Once kemSecret is agreed for the session, it is used to derive two chain keys, to receive and to send messages:

host: sndKey, rcvKey = HKDF(kemSecret, "SimpleXSbChainInit", 64)
controller: rcvKey, sndKey  = HKDF(kemSecret, "SimpleXSbChainInit", 64)

where HKDF is based on SHA512, with empty salt.

Actual keys and nonces to encrypt and decrypt messages are derived from these chain keys:

to send: (sndKey', sk, nonce) = HKDF(sndKey, "SimpleXSbChain", 88)
to receive: (rcvKey', sk, nonce) = HKDF(rcvKey, "SimpleXSbChain", 88)

Threat model

A passive network adversary able to monitor the site-local traffic:

can:

  • observe session times, duration and volume of the transmitted data between host and controller.

cannot:

  • observe the content of the transmitted data.
  • substitute the transmitted commands or responses.
  • replay transmitted commands or events from the hosts.

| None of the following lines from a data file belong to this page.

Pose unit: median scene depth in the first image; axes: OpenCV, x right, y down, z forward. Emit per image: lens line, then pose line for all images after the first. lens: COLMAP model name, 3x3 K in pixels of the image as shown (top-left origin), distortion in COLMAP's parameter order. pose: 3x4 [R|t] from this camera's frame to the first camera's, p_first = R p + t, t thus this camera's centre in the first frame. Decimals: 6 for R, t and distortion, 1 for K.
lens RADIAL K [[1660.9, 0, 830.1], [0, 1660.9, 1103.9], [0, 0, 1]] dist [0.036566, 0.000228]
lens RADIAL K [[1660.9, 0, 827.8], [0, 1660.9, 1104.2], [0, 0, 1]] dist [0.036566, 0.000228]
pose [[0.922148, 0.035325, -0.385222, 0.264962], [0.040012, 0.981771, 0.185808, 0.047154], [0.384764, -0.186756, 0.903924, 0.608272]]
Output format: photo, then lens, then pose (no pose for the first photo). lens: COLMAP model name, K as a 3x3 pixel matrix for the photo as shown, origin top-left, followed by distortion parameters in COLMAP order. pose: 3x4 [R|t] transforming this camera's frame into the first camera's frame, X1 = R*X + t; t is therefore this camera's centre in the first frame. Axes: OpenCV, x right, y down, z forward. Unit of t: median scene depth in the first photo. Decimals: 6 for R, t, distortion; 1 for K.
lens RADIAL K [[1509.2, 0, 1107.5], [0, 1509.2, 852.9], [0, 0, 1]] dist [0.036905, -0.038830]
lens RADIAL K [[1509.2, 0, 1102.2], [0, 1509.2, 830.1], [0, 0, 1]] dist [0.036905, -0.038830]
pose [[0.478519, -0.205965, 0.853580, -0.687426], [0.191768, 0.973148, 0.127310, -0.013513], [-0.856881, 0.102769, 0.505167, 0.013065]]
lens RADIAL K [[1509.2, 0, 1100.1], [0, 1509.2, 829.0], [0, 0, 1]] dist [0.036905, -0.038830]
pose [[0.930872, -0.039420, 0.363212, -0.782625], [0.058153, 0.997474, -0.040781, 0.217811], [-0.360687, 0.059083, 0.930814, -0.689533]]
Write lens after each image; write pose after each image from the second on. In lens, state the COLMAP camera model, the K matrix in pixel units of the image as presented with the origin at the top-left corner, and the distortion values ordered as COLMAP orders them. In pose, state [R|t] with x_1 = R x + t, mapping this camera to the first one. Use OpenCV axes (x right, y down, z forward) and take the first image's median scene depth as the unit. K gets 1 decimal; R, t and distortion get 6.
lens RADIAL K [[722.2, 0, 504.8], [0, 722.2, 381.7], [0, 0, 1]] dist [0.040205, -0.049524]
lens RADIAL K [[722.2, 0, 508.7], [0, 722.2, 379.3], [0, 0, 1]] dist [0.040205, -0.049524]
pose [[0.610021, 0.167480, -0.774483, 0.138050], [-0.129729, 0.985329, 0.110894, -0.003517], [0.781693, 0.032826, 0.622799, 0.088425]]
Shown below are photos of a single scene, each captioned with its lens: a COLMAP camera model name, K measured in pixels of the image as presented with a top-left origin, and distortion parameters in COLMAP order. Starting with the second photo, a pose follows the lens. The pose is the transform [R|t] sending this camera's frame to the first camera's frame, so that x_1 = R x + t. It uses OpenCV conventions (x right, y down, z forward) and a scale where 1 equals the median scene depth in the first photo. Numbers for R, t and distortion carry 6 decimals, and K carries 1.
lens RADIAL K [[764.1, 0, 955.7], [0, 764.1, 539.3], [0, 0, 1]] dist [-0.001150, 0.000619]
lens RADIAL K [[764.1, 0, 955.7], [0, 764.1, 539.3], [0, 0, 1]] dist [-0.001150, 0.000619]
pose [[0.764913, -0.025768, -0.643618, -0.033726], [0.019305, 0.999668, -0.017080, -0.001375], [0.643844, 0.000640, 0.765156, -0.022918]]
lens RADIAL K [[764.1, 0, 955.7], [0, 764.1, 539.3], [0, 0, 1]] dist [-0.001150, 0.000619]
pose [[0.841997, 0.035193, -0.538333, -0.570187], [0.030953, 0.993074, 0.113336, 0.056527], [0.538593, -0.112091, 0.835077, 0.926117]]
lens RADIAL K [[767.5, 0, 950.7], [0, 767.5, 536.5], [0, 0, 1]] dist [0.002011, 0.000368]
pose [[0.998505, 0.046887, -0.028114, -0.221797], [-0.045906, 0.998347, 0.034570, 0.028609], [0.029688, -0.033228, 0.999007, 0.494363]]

An active network adversary able to intercept and substitute the site-local traffic:

can:

  • prevent host and controller devices from establishing the session

cannot:

  • same as passive adversary, provided that user visually verified session code out-of-band.

An active adversary with the access to the network:

can:

  • spam controller device.

cannot:

  • compromise host or controller devices.

An active adversary with the access to the network who also observed OOB announcement:

can:

  • connect to controller instead of the host.
  • present incorrect data to the controller.

cannot:

  • connect to the host or make host connect to itself.

Compromised controller device:

can:

  • observe the content of the transmitted data.
  • access any data of the controlled host application, within the capabilities of the provided API.

cannot:

  • access other data on the host device.
  • compromise host device.

Compromised host device:

can:

  • present incorrect data to the controller.
  • incorrectly interpret controller commands.

cannot:

  • access controller data, even related to this host device.